Wind symphony brings British music to Duke

“There are some cornerstone works that each student in a Wind Symphony must know.” These were some of the first words John Randal Guptill, the conductor of the Duke Wind Symphony, mentioned to me as we started talking about the coming English concert for February.

The concert, featuring exclusively works from some of the most interesting contemporary English classical composers, is this year's winter formal performance from the Duke Wind Symphony music series. As Guptill said, all of these pieces are “gorgeous, very beautiful music.” They are challenging as well. As students from the symphony shared, “The pieces are enriching and difficult enough to gain experience.”

The works presented are by the English composers Ralph Vaughan Williams, Gustav Holst, Percy Grainger and Malcolm Arnold. Collectively, they cover a span as diverse as a toccata Marziale (martial band music), an Irish Tune, prelude and siciliano, and Lincolnshire Posy, Grainger's masterpiece, the “musical wildflowers” from Lincolnshire, England.
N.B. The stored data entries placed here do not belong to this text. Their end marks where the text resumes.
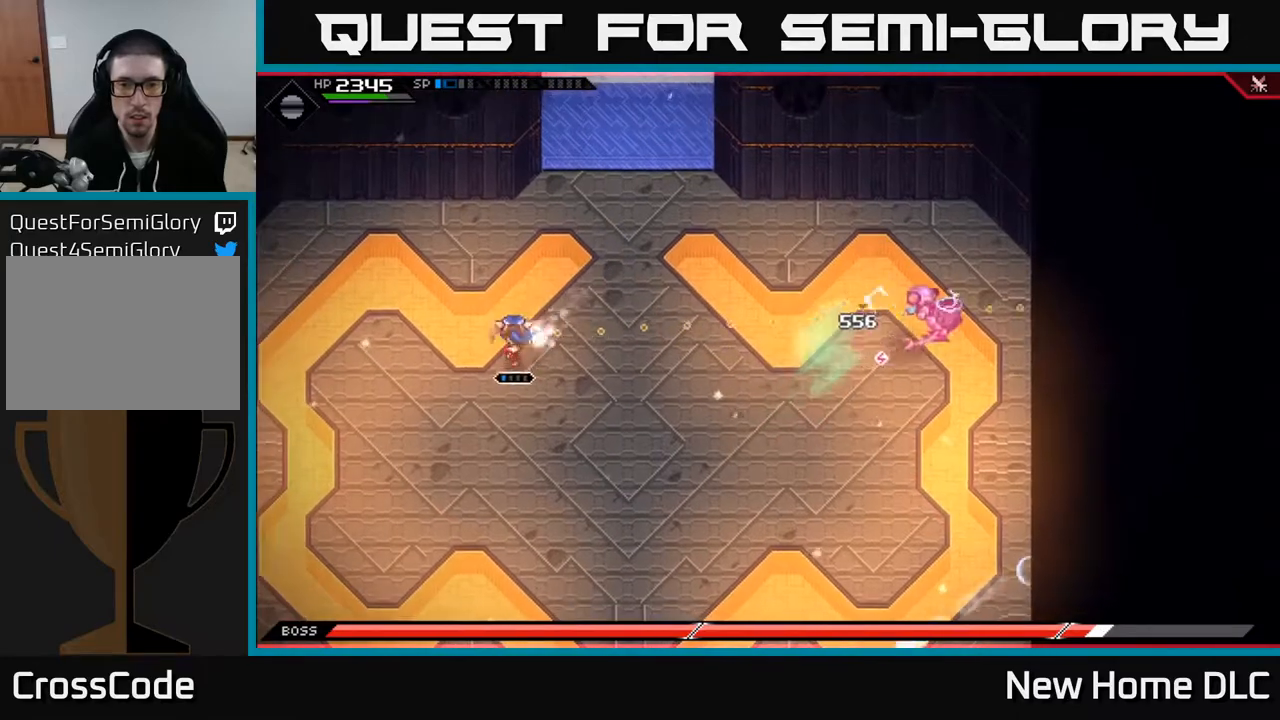
{"buttons": ["R1"], "left_stick": "down-left", "right_stick": "right", "events": [[250, "R1", "up"], [450, "R1", "down"]]}
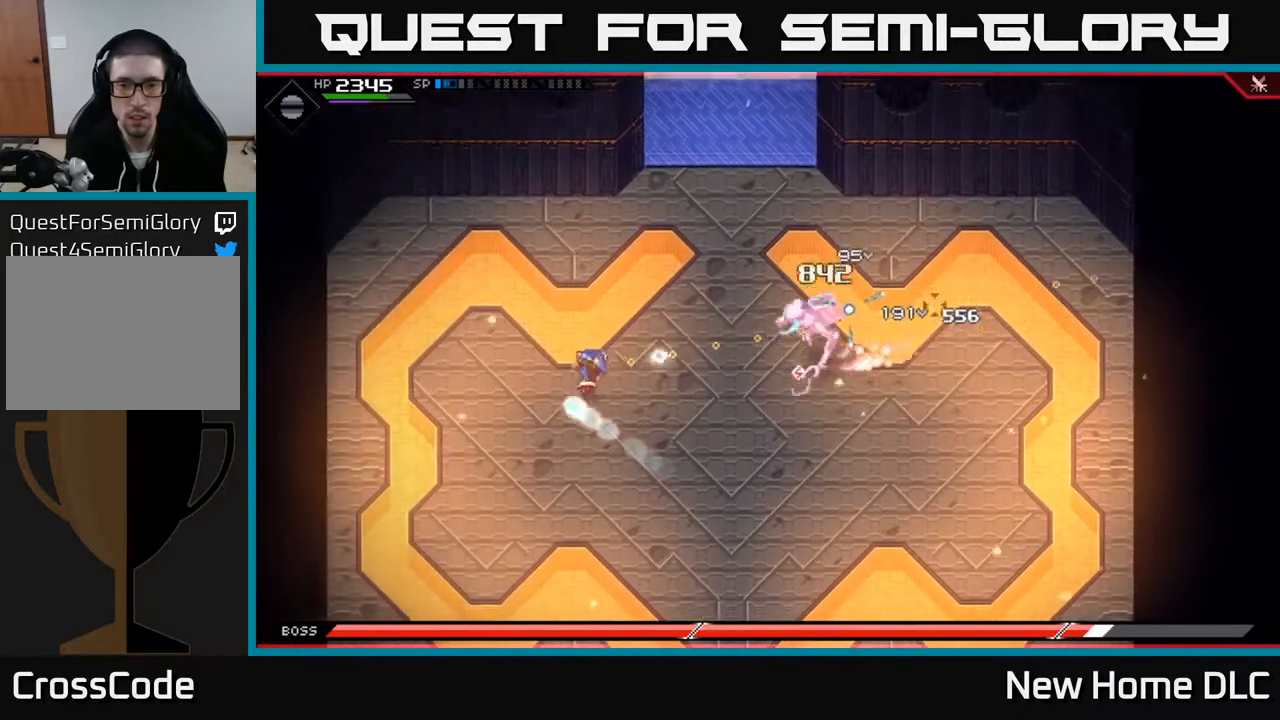
{"buttons": [], "left_stick": "down-left", "right_stick": "right", "events": [[400, "R1", "up"]]}
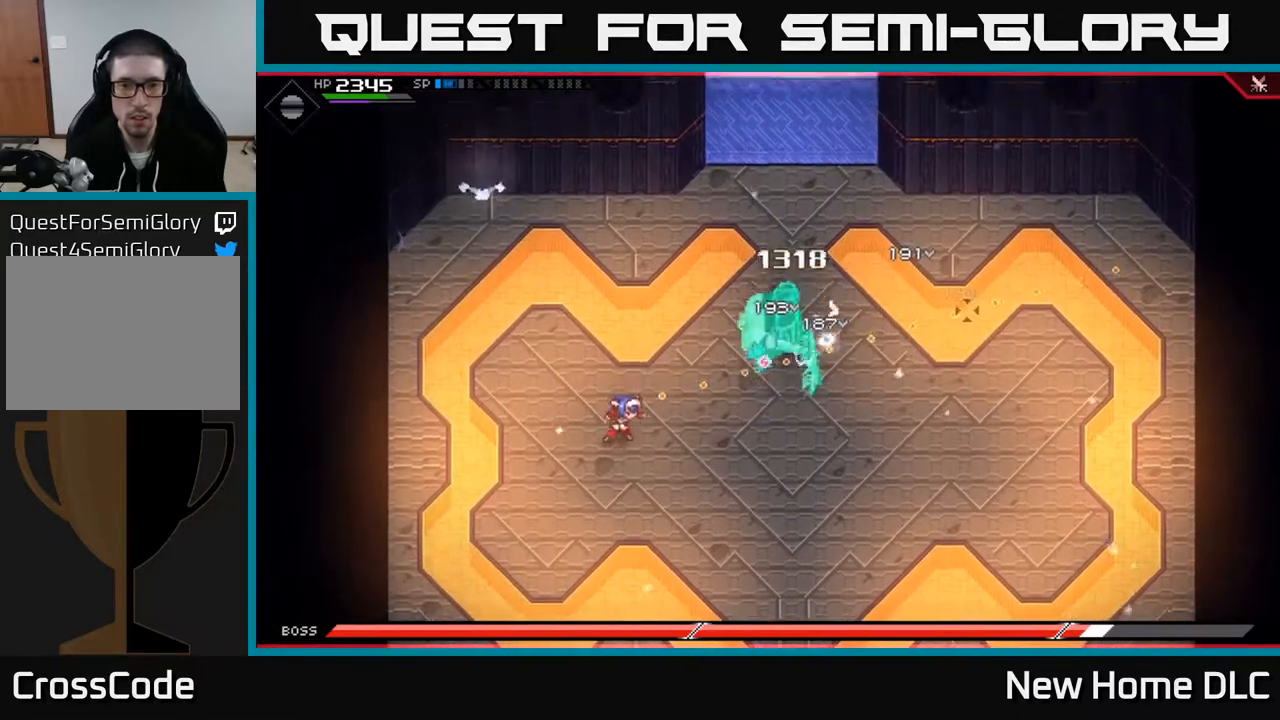
{"buttons": [], "left_stick": "down-right", "right_stick": "center", "events": [[33, "left_stick", "down"], [100, "right_stick", "center"], [217, "L1", "down"], [383, "DPAD_RIGHT", "down"], [383, "L1", "up"], [467, "left_stick", "down-right"], [483, "DPAD_RIGHT", "up"]]}
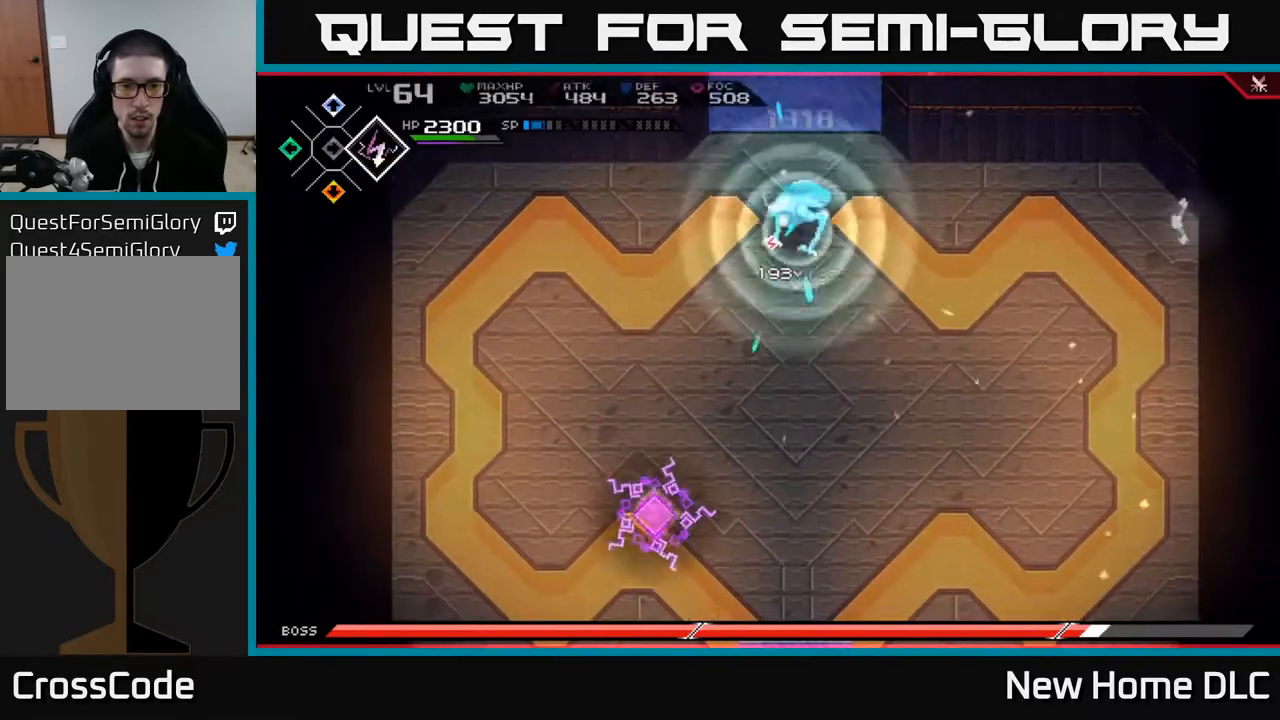
{"buttons": [], "left_stick": "down-right", "right_stick": "center", "events": []}
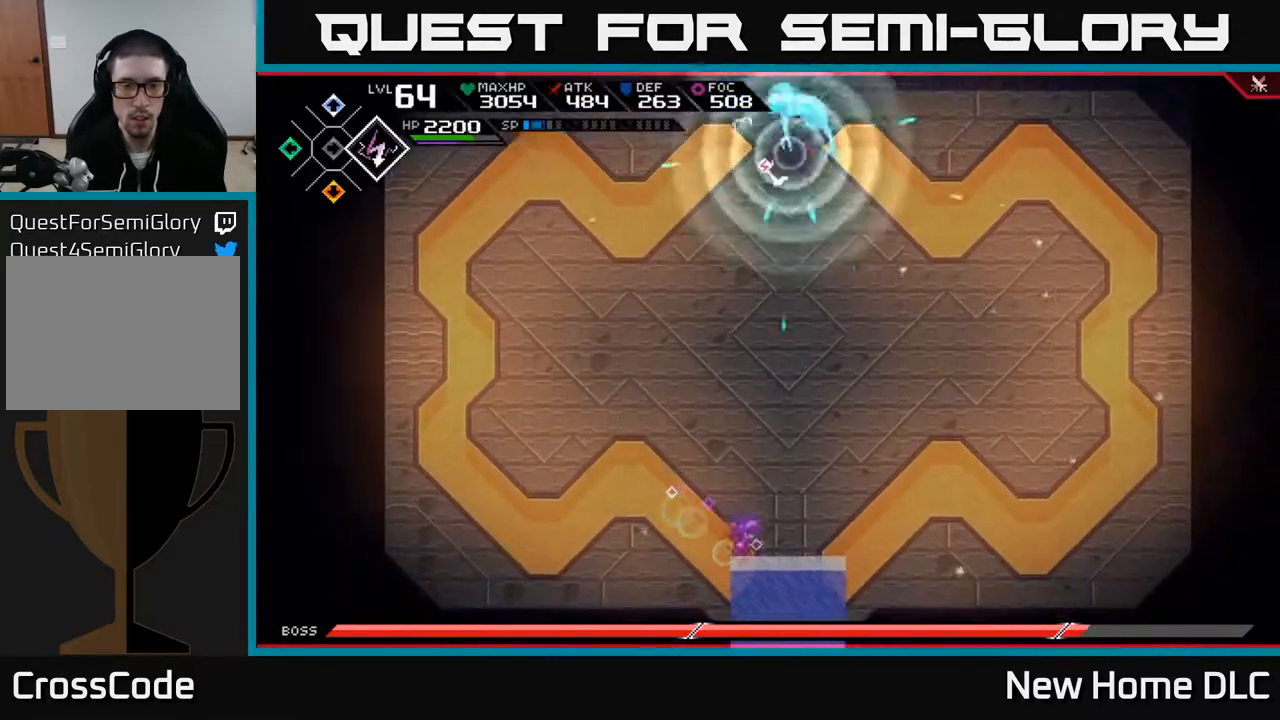
{"buttons": [], "left_stick": "right", "right_stick": "center", "events": [[150, "left_stick", "right"]]}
Although very different, the compositions carry interesting stories behind their creation or publicity. The Lincolnshire Posy, for example, consists of six individual pieces, based on six folk songs, collected during Grainger's hunt for folk melodies around Lincolnshire in 1905 and 1906. The rhythms are sometimes very irregular such as 1/8 and 3/8, as compared to more traditional meters such as 2/4 or 4/4.

Guptill quoted Percy Grainger himself, who explained, “Each number is intended to be a kind of musical portrait of the singer who sang its underlying melody [within the folk song]… [the singer’s] preference for gaunt or ornately arabesqued delivery, his contrasts of legato and staccato, his tendency towards breadth or delicacy of tone.”

From folk to classical to contemporary, all of the pieces have something to offer and touch in the listener, with the climax of the concert being Grainger's grandiose Lincolnshire Posy.

“It is not only Beethoven or Brahms that students should know to play or recognize,” Guptill said of the choice in music. The English pieces offer a (plane-less) journey over the Atlantic and travel through the beginning of the past century with reminiscent Irish tunes and martial music.

The Duke Wind Symphony will perform tonight at 8 p.m. in East Campus’ Baldwin Auditorium. Admission is free.